* BEGIN PASSAGE *

NEW SECTION.  Sec. 8  EXEMPTIONS.  The tax levied under section 7(1) of this act does not apply to:

(1) fossil fuels brought into this state by means of the fuel supply tank of a motor vehicle, vessel, locomotive, or aircraft;

(2) diesel fuel, biodiesel fuel, or aircraft fuel, used solely for agricultural purposes by a farm fossil fuel user. This exemption is available only if the buyer or user provides the seller, and if the seller is not within the state, then the department, with an exemption certificate in a form and manner prescribed by the department.
(a) The definition in RCW 82.04.213(2) and this subsection apply to this subsection.
(i) “Agricultural purposes” means the performance of activities directly related to the growing, raising, or producing of agricultural products.
(ii) “Agricultural purposes” does not include: (A) Heating space for human habitation or pumping water for human consumption; or (B) Transportation on public roads, except when the transportation is incidental to transportation on private property.
(b) “Aircraft fuel” is defined as provided in RCW 82.42.010.
(c) “Biodiesel fuel” is defined as provided in RCW 19.112.010.
(d) “Diesel fuel” is defined as provided in 26 U.S.C. 4083, as amended or renumbered as of January 1, 2006.
(e) “Farm fossil fuel user” means: (i) A farmer; or (ii) a person who provides horticultural services for farmers, such as soil preparation services, crop cultivation services, and crop harvesting services.

(3) The following users for transportation purposes by:

(a)  Every privately owned urban passenger transportation system and carriers as defined by chapters 81.68 and 81.70 RCW. For the purposes of this section “privately owned urban passenger transportation system” means every privately owned transportation system other than ferry systems having as its principal source of revenue the income from transporting persons for compensation by means of motor vehicles or trackless trolleys, each having a seating capacity for over fifteen persons over prescribed routes in such a manner that the routes of such motor vehicles or trackless trolleys, either alone or in conjunction with routes of other such motor vehicles or trackless trolleys subject to routing by the same transportation system, shall not extend for a distance exceeding twenty-five road miles beyond the corporate limits of the county in which the original starting points of such motor vehicles are located: PROVIDED, That this exemption does not apply to special fuel used by any privately owned urban transportation vehicle, or vehicle operated pursuant to chapters 81.68 and 81.70 RCW, on any trip where any portion of the trip is more than twenty-five road miles beyond the corporate limits of the county in which the trip originated.
(b) Every publicly owned and operated urban passenger transportation is exempt from the provisions of this chapter.  For the purposes of this subsection, “publicly owned and operated urban passenger transportation systems” include public transportation benefit areas under chapter 36.57A RCW, metropolitan municipal corporations under chapter 36.56 RCW, city-owned transit systems under chapter 35.58 RCW, county public transportation authorities under chapter 36.57 RCW, unincorporated transportation benefit areas under chapter 36.57 RCW, and regional transit authorities under chapter 81.112 RCW.

 

(4) Possession of fossil fuels used to generate electric energy by a qualifying utility whose customers pay the tax imposed by section 7(2) of this chapter.

* END PASSAGE *
* BEGIN STORED DATA *

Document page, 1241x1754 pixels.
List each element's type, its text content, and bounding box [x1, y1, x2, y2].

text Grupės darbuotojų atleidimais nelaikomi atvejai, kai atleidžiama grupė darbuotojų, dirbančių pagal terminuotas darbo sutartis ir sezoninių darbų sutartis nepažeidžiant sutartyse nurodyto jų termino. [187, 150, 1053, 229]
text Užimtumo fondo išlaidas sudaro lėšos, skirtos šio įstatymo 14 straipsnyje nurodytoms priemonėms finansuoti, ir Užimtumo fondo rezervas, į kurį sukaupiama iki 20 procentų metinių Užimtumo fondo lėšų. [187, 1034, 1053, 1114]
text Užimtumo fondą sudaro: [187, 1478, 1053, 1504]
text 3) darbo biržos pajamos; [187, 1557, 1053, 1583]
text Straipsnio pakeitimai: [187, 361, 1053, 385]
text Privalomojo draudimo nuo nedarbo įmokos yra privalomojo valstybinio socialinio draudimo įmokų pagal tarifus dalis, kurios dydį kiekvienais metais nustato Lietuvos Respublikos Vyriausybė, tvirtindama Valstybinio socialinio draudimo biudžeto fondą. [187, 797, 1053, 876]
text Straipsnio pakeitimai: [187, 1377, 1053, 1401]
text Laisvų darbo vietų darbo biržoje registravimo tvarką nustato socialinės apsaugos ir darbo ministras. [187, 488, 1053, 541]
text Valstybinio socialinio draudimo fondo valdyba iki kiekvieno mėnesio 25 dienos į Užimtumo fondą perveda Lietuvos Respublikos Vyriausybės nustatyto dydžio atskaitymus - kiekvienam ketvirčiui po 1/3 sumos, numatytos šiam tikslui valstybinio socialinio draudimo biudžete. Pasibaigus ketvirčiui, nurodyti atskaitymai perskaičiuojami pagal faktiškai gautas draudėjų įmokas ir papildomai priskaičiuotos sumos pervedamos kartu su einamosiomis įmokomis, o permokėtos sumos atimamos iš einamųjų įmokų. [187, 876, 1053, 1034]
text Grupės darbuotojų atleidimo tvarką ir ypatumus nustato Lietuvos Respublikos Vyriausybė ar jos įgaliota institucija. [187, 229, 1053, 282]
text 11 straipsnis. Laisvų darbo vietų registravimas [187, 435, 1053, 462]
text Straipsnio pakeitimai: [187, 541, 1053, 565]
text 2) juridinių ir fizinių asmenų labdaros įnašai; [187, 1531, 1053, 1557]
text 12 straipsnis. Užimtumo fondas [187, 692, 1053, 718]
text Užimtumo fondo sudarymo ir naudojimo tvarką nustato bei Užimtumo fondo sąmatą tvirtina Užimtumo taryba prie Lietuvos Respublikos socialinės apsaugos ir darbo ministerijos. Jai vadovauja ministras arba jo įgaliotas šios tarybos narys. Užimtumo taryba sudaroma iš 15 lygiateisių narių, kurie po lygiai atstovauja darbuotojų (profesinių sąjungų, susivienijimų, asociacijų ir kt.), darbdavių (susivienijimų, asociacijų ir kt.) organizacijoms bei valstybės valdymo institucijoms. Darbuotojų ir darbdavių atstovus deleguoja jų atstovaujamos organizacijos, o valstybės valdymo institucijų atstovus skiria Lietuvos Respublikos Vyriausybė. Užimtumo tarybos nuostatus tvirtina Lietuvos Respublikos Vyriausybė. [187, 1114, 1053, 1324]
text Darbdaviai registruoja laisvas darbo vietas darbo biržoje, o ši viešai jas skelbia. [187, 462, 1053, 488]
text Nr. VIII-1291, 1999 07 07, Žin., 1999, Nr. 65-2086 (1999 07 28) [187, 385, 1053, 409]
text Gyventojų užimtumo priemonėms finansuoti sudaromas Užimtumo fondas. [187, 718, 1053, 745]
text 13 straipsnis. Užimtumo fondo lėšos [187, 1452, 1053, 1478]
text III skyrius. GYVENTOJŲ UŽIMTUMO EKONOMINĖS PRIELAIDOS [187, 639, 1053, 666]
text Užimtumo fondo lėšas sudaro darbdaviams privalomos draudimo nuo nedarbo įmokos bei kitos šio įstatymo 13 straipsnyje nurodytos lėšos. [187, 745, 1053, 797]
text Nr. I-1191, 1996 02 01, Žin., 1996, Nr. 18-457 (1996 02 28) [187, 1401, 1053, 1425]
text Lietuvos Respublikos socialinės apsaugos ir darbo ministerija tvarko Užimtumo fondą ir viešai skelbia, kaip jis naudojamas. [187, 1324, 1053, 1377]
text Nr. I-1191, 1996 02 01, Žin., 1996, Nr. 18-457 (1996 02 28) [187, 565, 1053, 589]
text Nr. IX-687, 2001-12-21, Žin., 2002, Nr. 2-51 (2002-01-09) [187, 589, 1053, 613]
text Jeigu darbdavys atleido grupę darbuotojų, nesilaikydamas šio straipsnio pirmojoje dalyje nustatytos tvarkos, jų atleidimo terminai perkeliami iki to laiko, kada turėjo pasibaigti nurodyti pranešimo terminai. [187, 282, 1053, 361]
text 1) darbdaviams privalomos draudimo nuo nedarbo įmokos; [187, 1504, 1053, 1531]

* END STORED DATA *

PROBLEMS AND TASKS:
a. In the exemptions section, which RCW provision supplies the definition of "biodiesel fuel"?
b. Reproduce verbatim the part of the exemptions section from "(2) diesel fuel, biodiesel" to "by the department.".

TASK-BY-TASK SOLUTIONS:
a. RCW 19.112.010

b.
(2) diesel fuel, biodiesel fuel, or aircraft fuel, used solely for agricultural purposes by a farm fossil fuel user. This exemption is available only if the buyer or user provides the seller, and if the seller is not within the state, then the department, with an exemption certificate in a form and manner prescribed by the department.